EXERCISE DIRECTIONS ▸ For every line in the material below that holds "START", report the line.

RECORDS SUPPLIED ▸
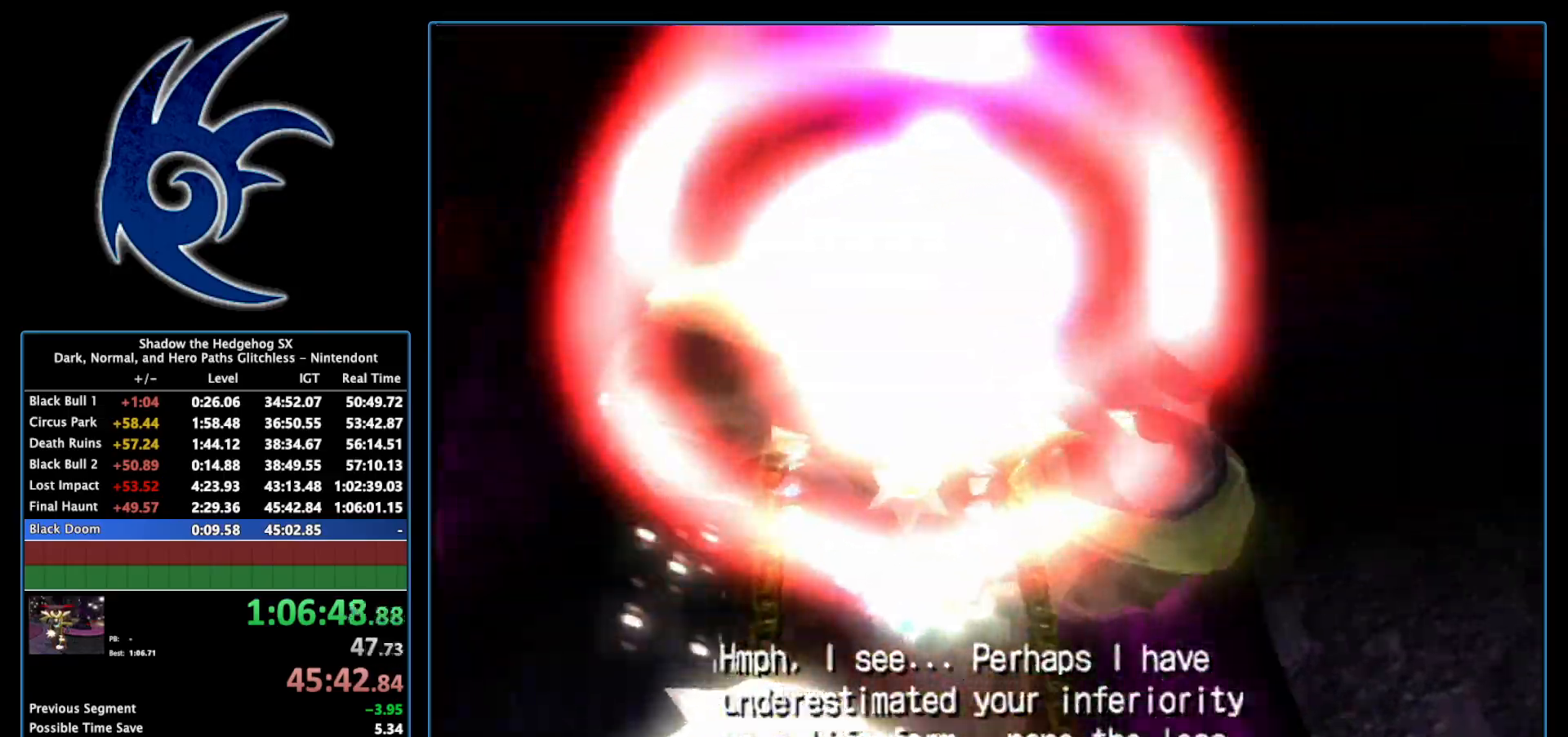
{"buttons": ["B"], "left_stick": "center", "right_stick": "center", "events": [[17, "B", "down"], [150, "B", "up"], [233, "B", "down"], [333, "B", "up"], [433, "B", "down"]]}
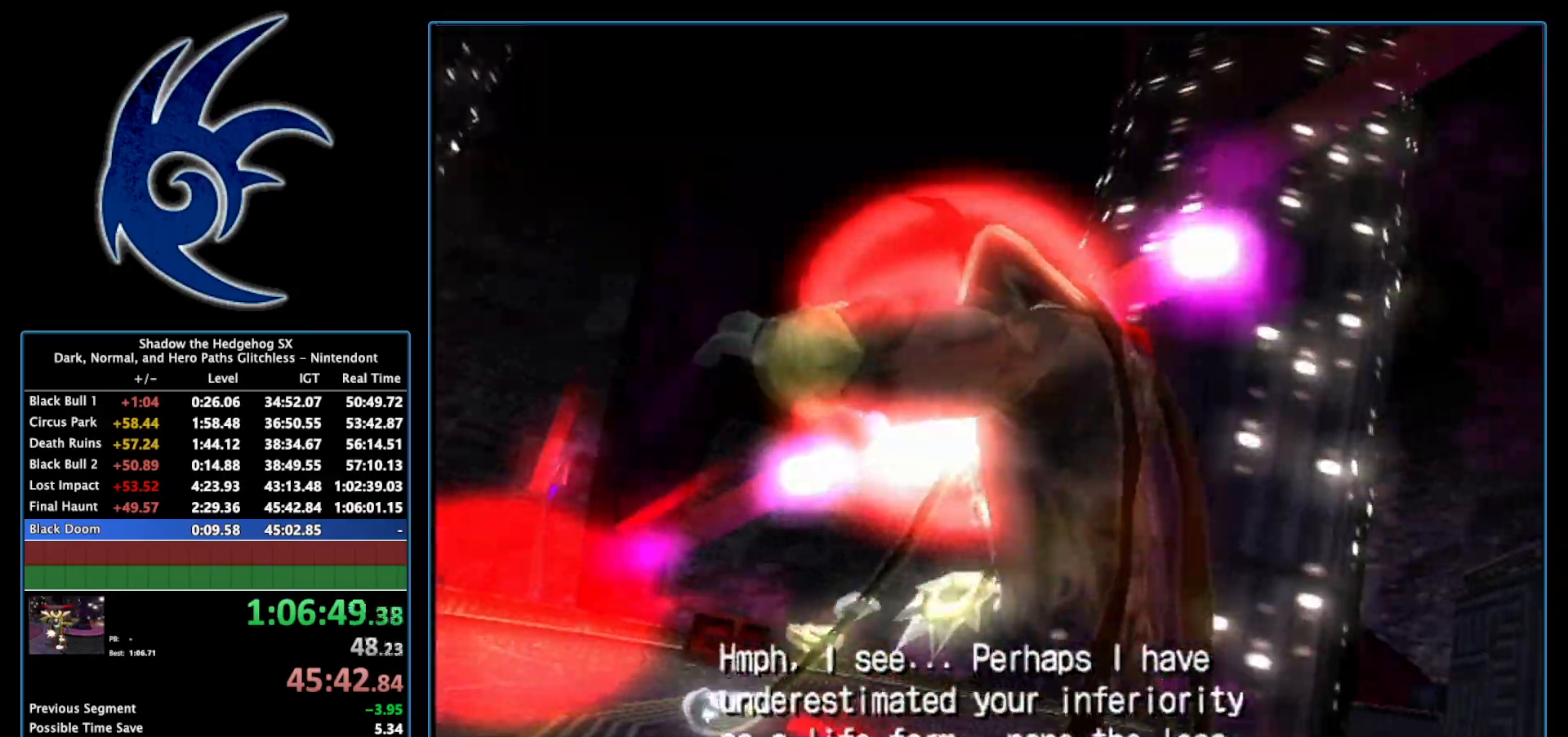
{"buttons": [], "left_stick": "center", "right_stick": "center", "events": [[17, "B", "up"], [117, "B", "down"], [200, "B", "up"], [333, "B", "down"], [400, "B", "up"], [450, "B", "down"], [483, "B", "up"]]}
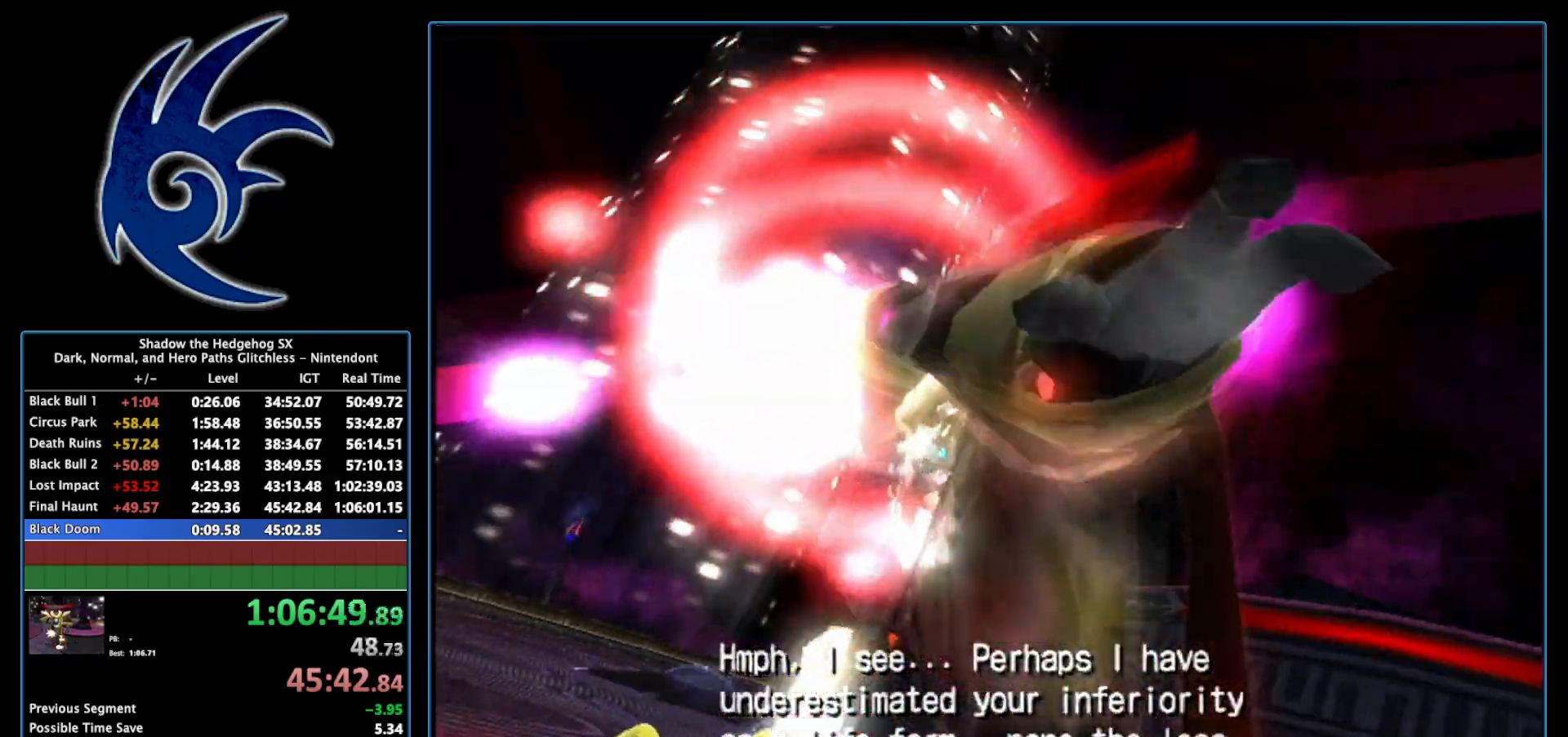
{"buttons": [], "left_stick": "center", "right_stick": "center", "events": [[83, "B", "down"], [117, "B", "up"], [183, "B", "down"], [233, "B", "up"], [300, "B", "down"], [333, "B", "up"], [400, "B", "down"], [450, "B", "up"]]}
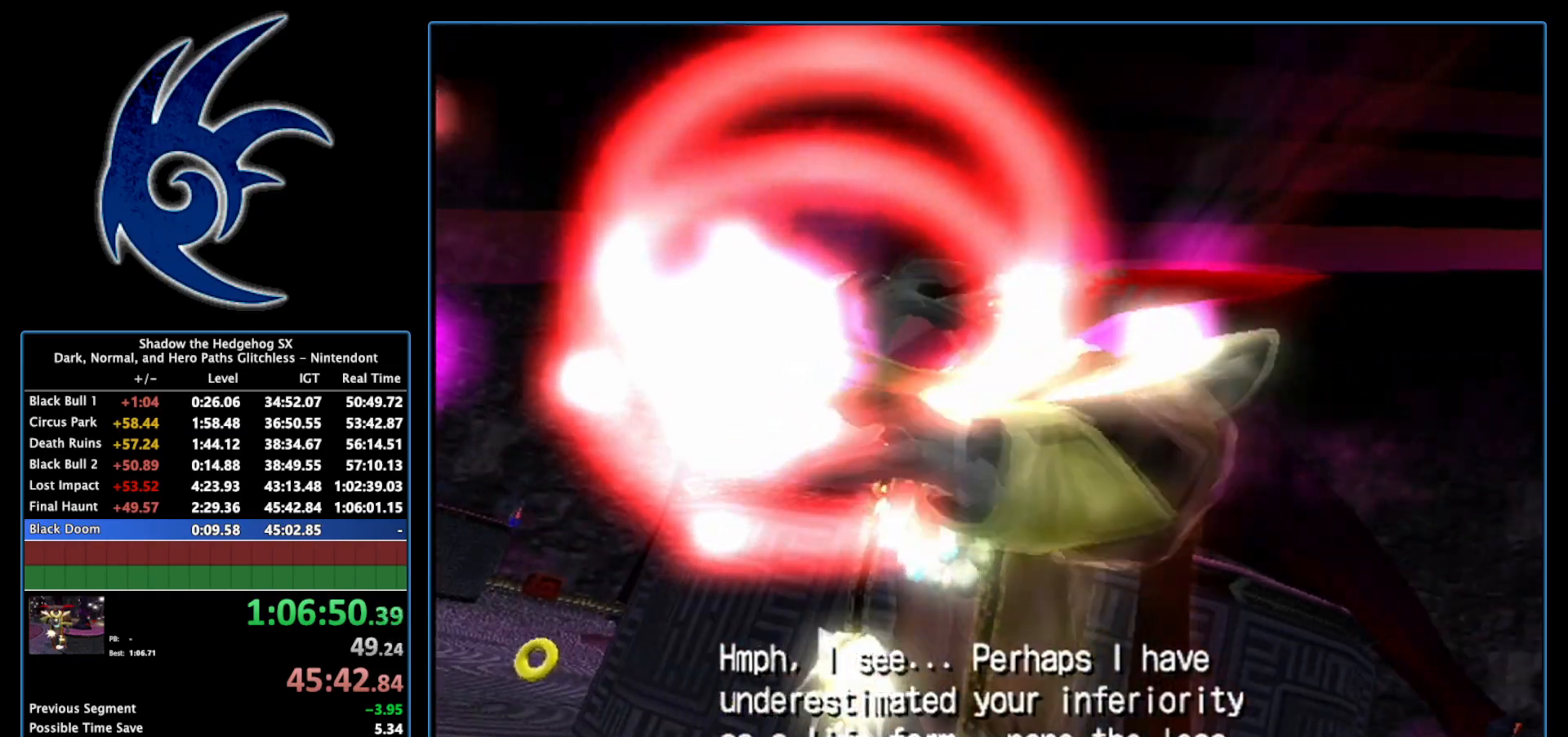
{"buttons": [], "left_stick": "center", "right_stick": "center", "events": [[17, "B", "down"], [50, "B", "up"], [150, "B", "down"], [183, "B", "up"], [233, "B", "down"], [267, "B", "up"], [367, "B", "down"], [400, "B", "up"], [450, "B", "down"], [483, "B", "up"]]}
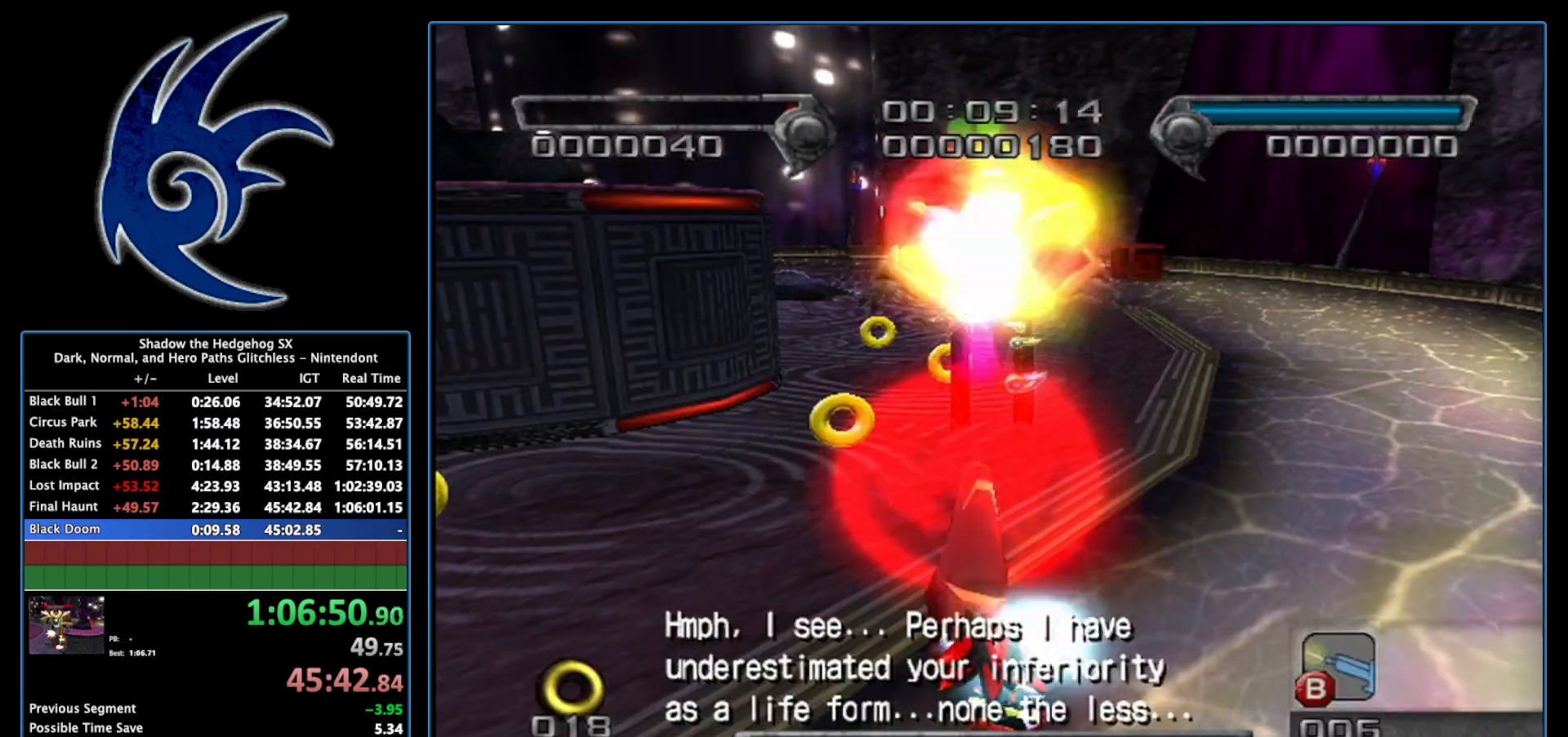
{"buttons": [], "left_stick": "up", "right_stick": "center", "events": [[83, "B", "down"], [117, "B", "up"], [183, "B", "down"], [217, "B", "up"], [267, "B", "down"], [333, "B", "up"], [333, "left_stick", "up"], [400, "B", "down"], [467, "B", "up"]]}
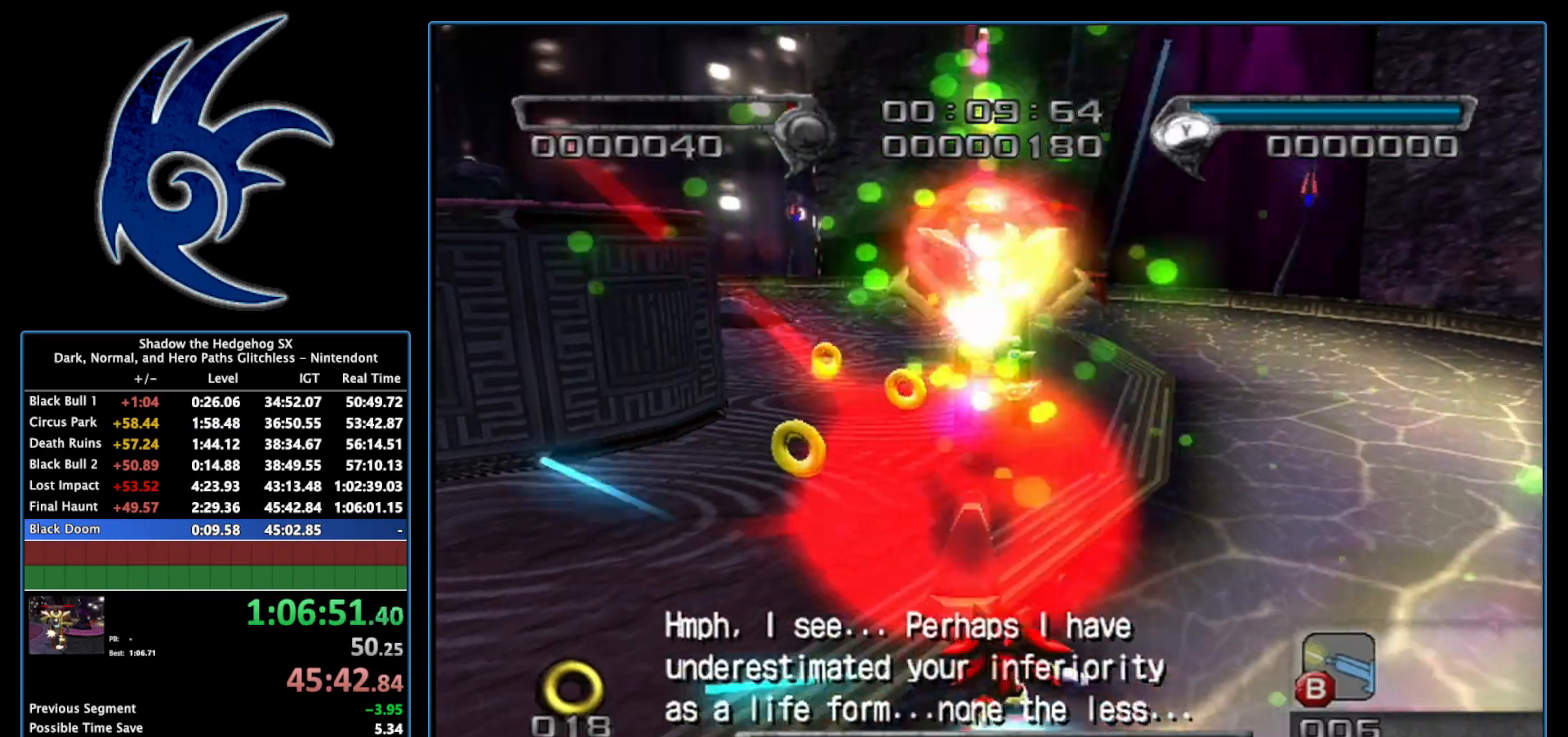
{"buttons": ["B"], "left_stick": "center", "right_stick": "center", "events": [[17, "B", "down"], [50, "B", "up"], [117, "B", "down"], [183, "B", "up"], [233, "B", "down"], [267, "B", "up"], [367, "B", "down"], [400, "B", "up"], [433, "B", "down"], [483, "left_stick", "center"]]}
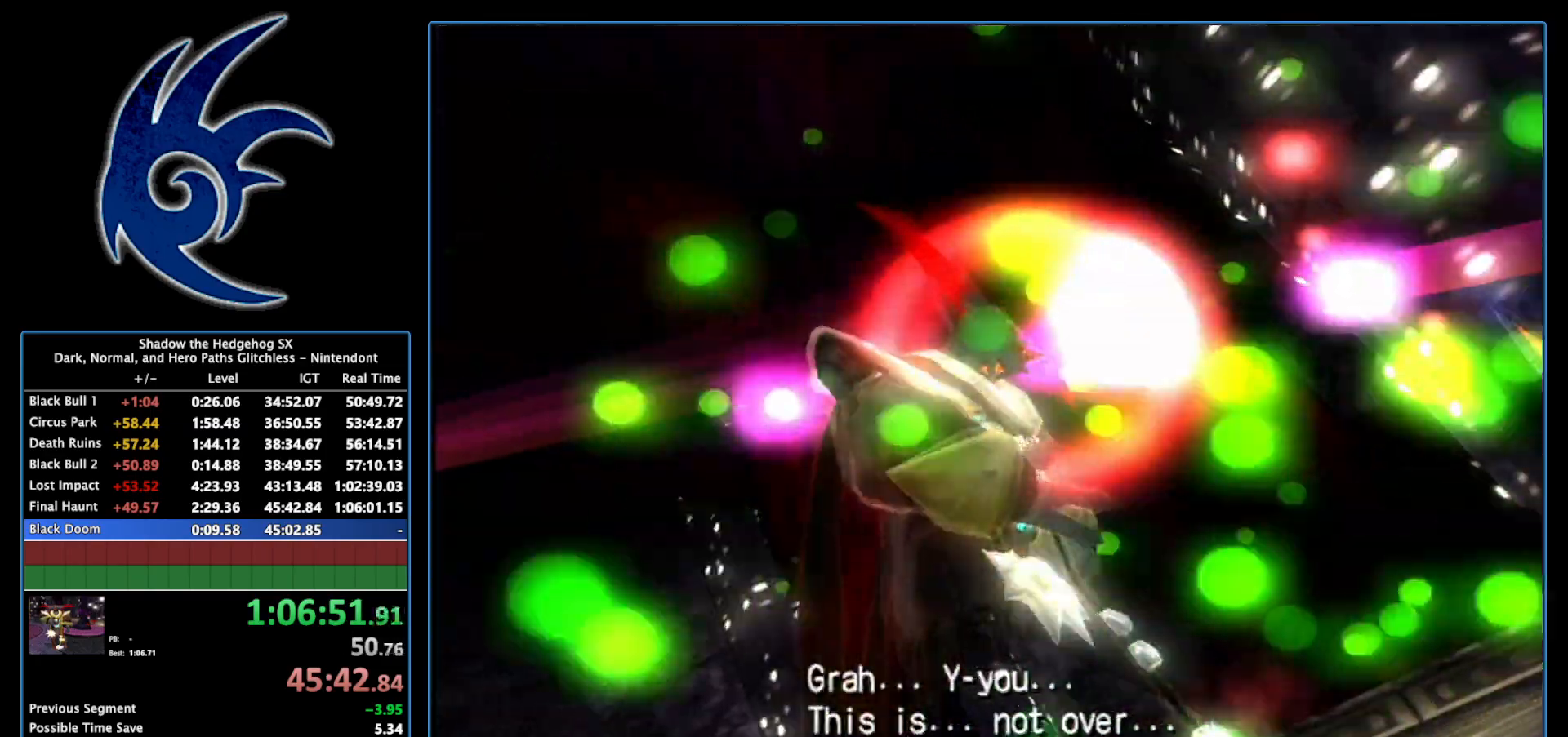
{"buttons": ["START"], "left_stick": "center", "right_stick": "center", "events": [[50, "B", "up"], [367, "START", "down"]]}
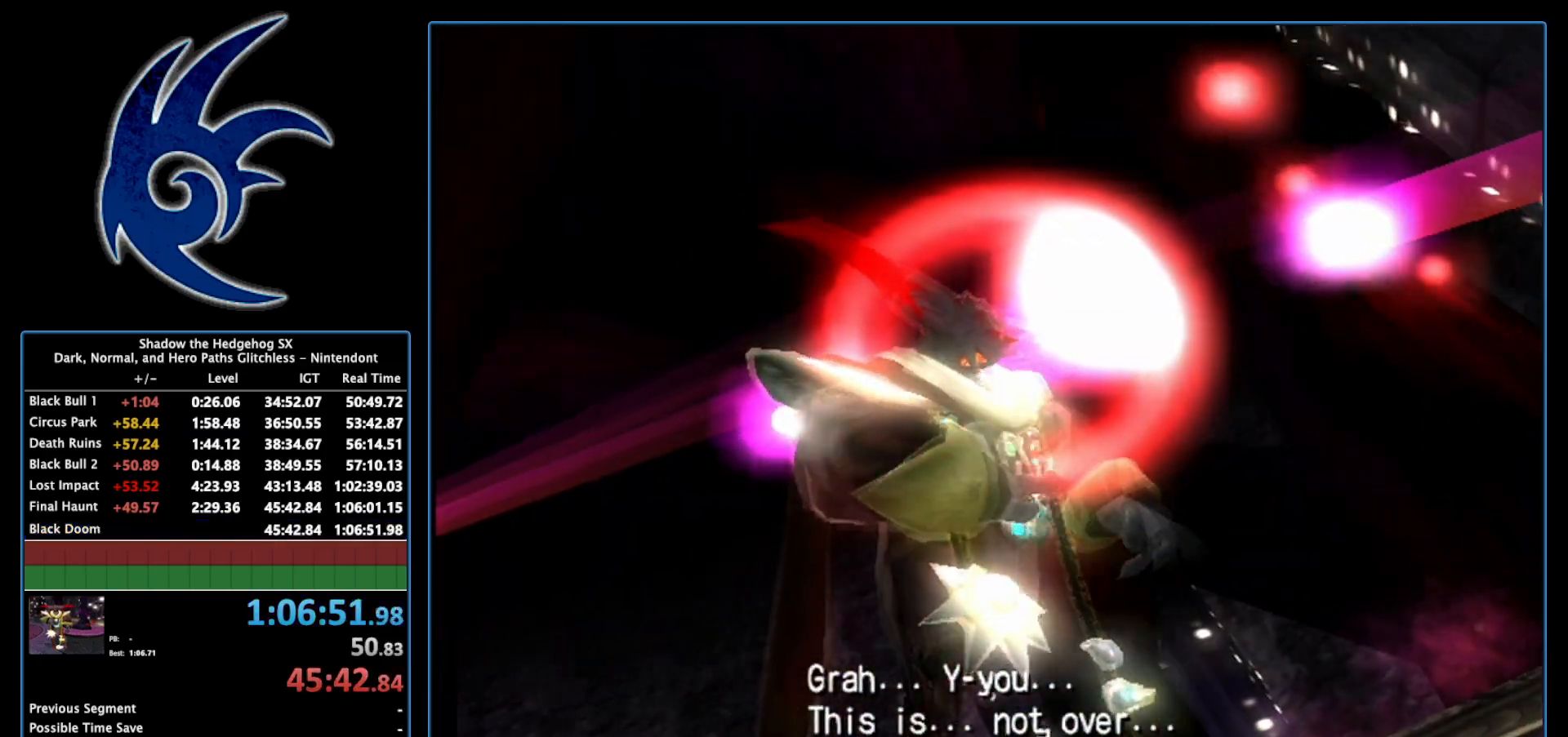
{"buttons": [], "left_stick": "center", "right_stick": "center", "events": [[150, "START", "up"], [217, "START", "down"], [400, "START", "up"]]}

ANSWER FOR THE TASK ▸
{"buttons": ["START"], "left_stick": "center", "right_stick": "center", "events": [[50, "B", "up"], [367, "START", "down"]]}
{"buttons": [], "left_stick": "center", "right_stick": "center", "events": [[150, "START", "up"], [217, "START", "down"], [400, "START", "up"]]}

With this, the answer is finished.